Today, Shfar’am is a predominantly Arab city in the Galilee, populated by 35,000 Muslims, Christian and Druze Arabs. Located in the North District of Israel west of Haifa, there are many theories about how the city of Shfar’am got its name. One theory holds that, until approximately 500 CE, Shfar’am was known as Shofar Am, Hebrew for Horn of a Nation. The Talmud offers evidence that the Jewish Sanhedrin, the highest Jewish court, was once located here.

Of interest to Jewish tourists is the ancient synagogue of Shfar’am. The synagogue structure is less impressive than its history, which represents both cooperation and the peaceful coexistence of Jews, Muslims and Christians in ancient Shfar’am. The current structure is believed to have been constructed in the mid-18th century during the reign of Daher el-Omar who ruled northern Palestine and founded the city of Haifa. Daher el-Omar permitted Jews to return to Shfar’am to rebuild the synagogue that had existed on this spot in the time of the Sanhedrin. Here, the Jews rebuilt a one-room synagogue.

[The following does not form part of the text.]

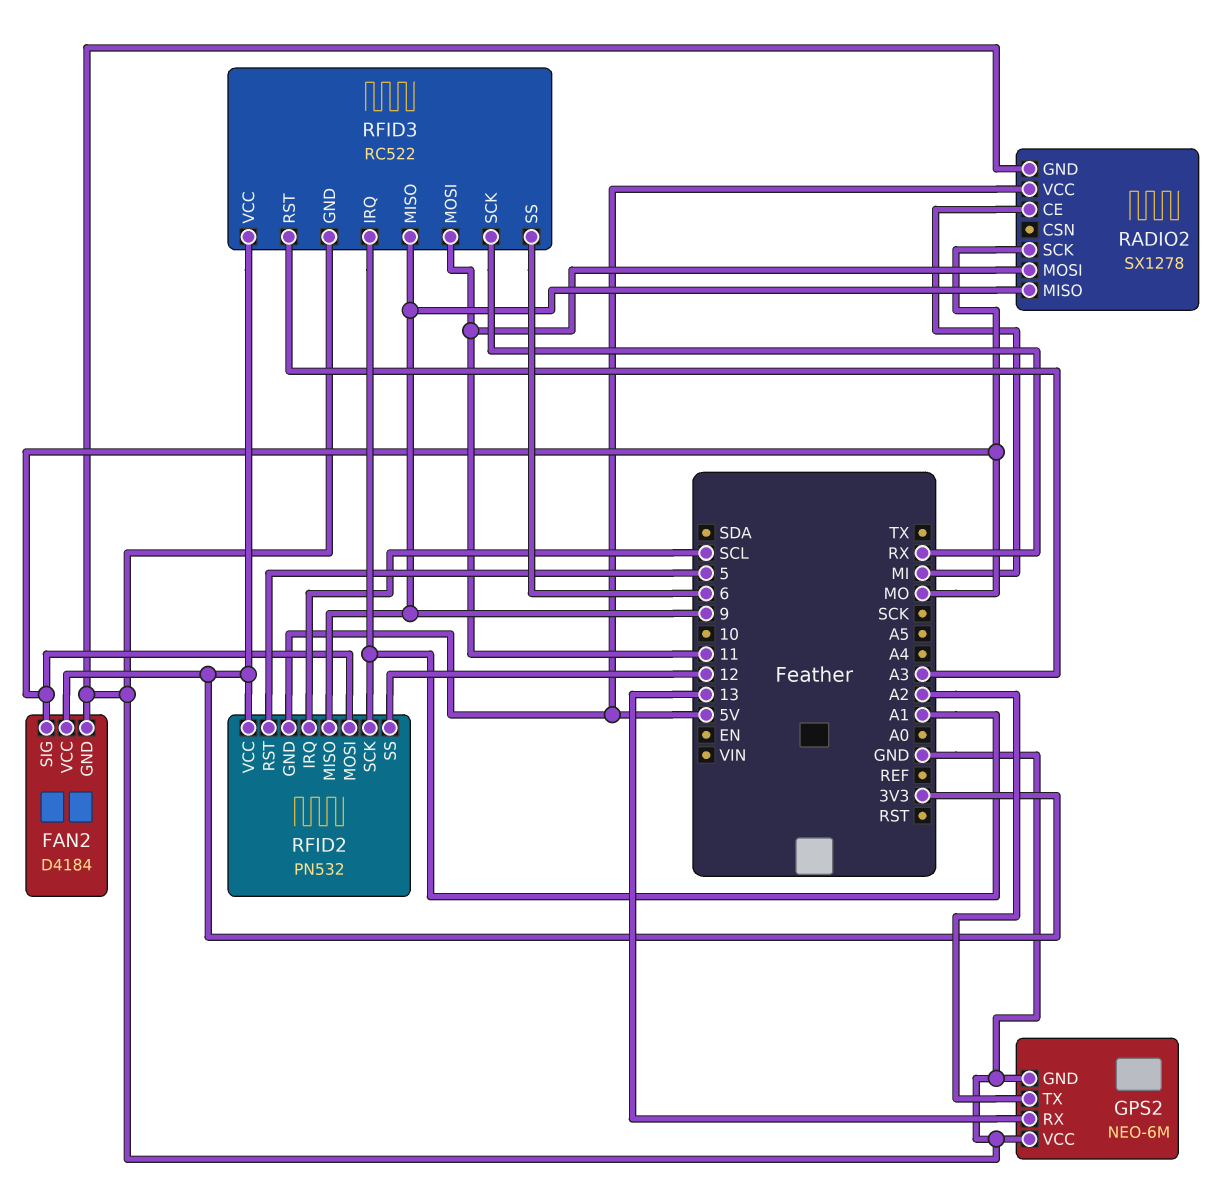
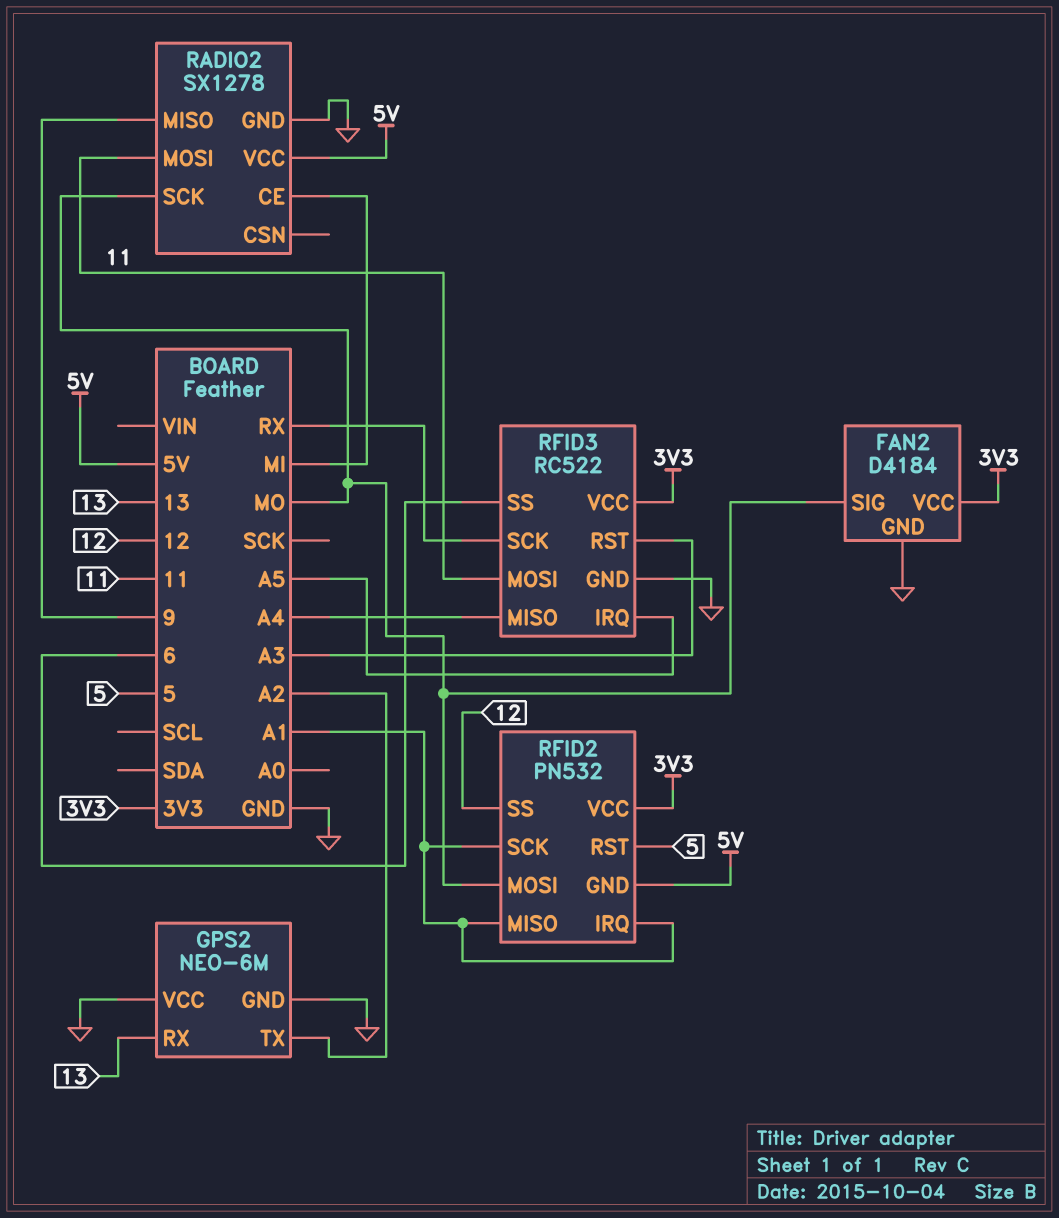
RFID2 pin IRQ: SCL -> A1
RFID2 pin MISO: 9 -> A1
RFID3 pin IRQ: A1 -> A5
RFID3 pin MISO: 9 -> A4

The synagogue was abandoned again in the 1920s when the last Jewish family left Shfar’am for Haifa. Before leaving, they turned over the keys to the synagogue to the Ja’afari family who still live across the street. Today, tour guides know to call the Ja’afari family to gain entrance to the synagogue. Since there is continuing interest from Jewish tourists visiting the tiny synagogue in the middle of an Arab town, the interior was renovated in 1988. Don’t miss the colorful stained glass window with its central Star of David theme.

The synagogue is the ideal place to learn about the bravery of Yehuda Bar Abba, the sage from Shfar’am who continued to ordain rabbis, despite being threatened with execution by the Romans for doing so. Shfar’am was also the destination of a group of Spanish Jews who fled the Inquisition in the 16th century and made their homes here.

Also of interest in Shfar’am is an ancient Crusader fort and tombs from the Byzantine era that reflect the presence of a strong Christian community in Shfar’am who lived in peace with the local Jews.